Summaries are written under logs/tensorboard/. To visualize the logs, run the following command in a separate shell:
tensorboard --logdir logs/tensorboard/
You may use a compatible browser and navigate to the provided URL to open the TensorBoard dashboard.
Example of MLFlow’s Metric Callback#
This example shows how to use MLFlow logger to log metrics:
import mlflow
def callback_name(node_name, task_name, metric_name, metric, round_number):
"""
Write metric callback
Args:
node_name (str): Name of node, which generate metric
task_name (str): Name of task
metric_name (str): Name of metric
metric (np.ndarray): Metric value
round_number (int): Round number
"""
mlflow.log_metrics({f'{node_name}/{task_name}/{metric_name}': float(metric), 'round_number': round_number})
You could view the log results either through UI interactively by typing mlflow ui or through the use of MLflowClient.

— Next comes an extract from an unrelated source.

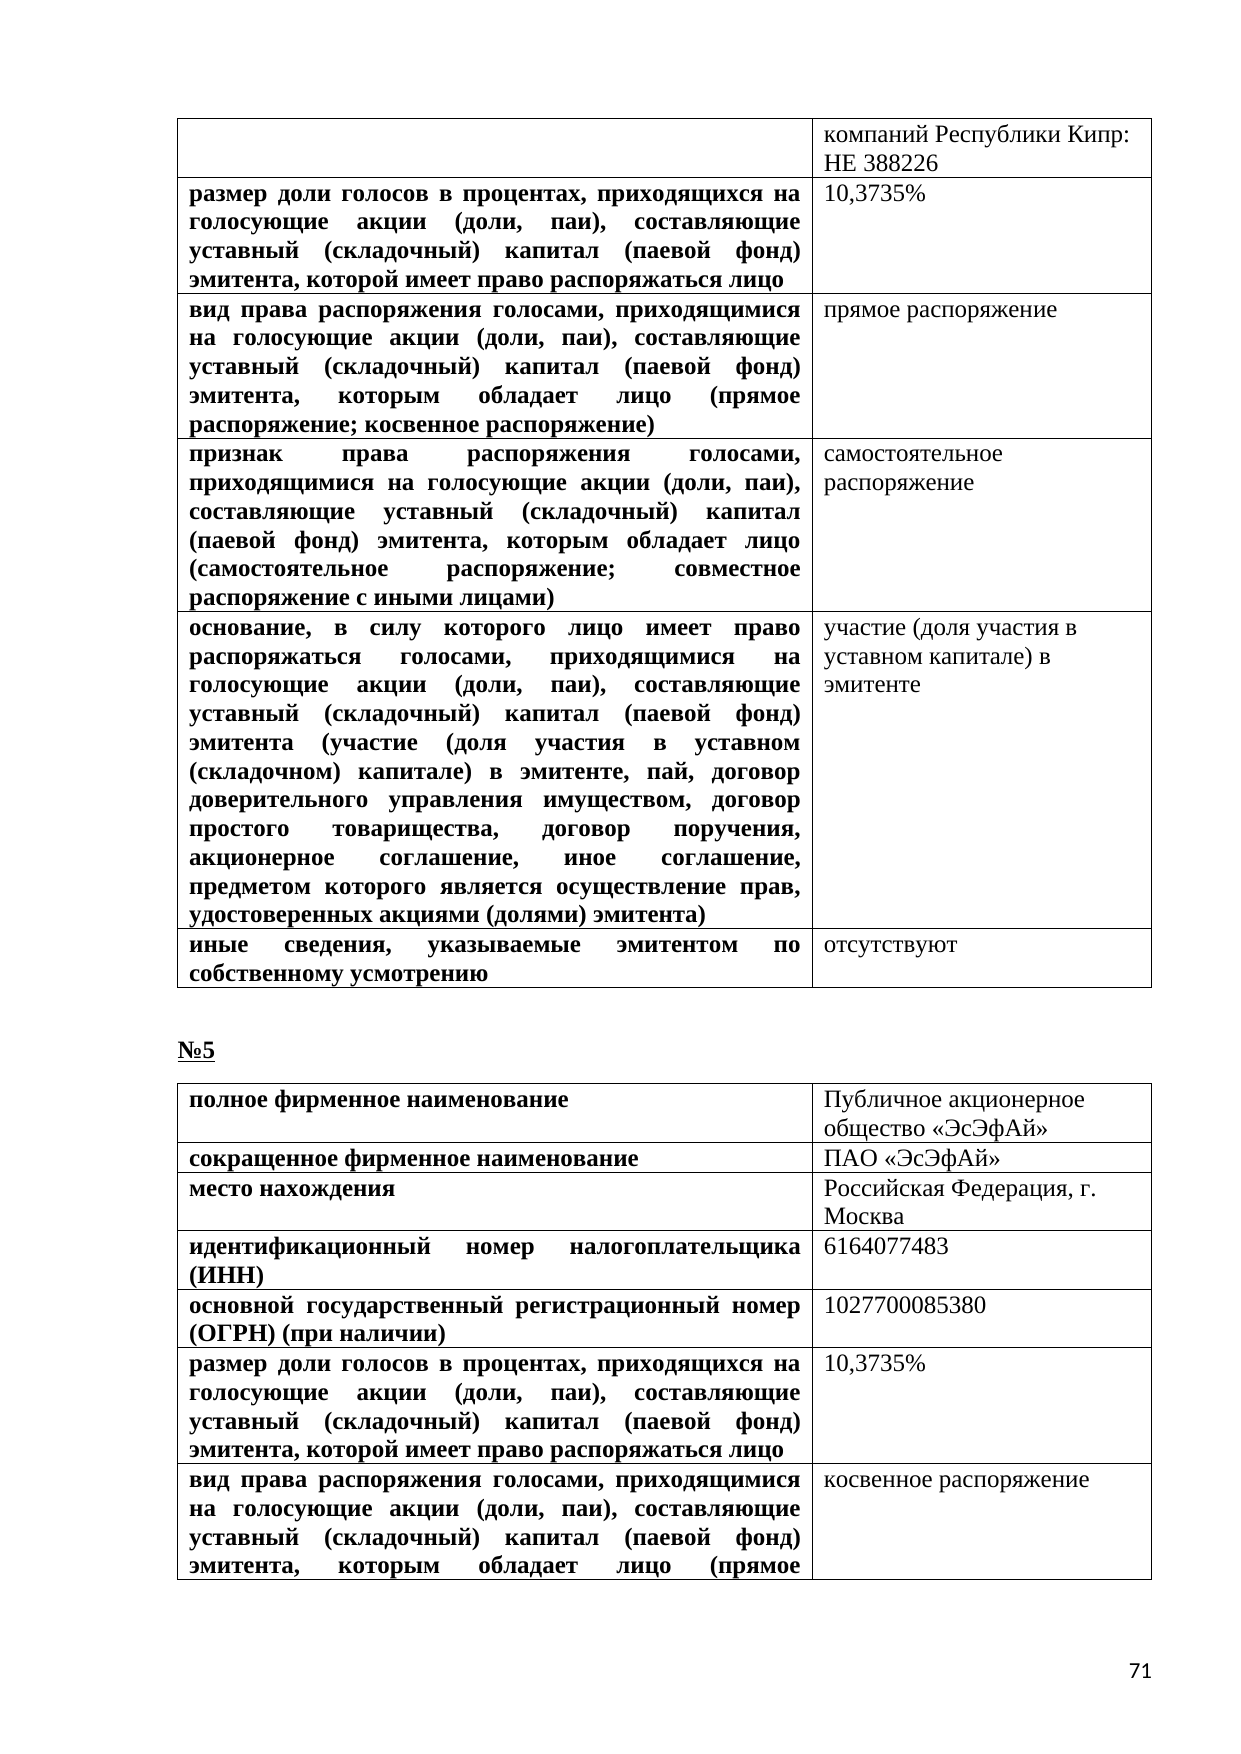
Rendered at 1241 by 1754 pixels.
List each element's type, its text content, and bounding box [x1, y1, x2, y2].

text №5 [177, 1036, 1152, 1064]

By default, only the last logged value of the metric is returned.
If you want to retrieve all the values of a given metric, uses mlflow.get_metric_history method.
import mlflow
client = mlflow.tracking.MlflowClient()
print(client.get_metric_history("<RUN ID>", "validate_local/locally_tuned_model_validation/accuracy"))
Known issues#
Metric writing via TensorBoard is not supported within enclaves due to lack of full support for pythonic multiprocessing within Gramine.
By default, metrics are only synchronously written to a text file when enabled. Outside enclave environments, you may enable tensorboard logging via TENSORBOARD=1 environment variable. We are assessing ways to synchronously write tensorboard-compatible proto files. If this is a feature you are interested in, or would like to contribute a PR, please create an issue or a pull request.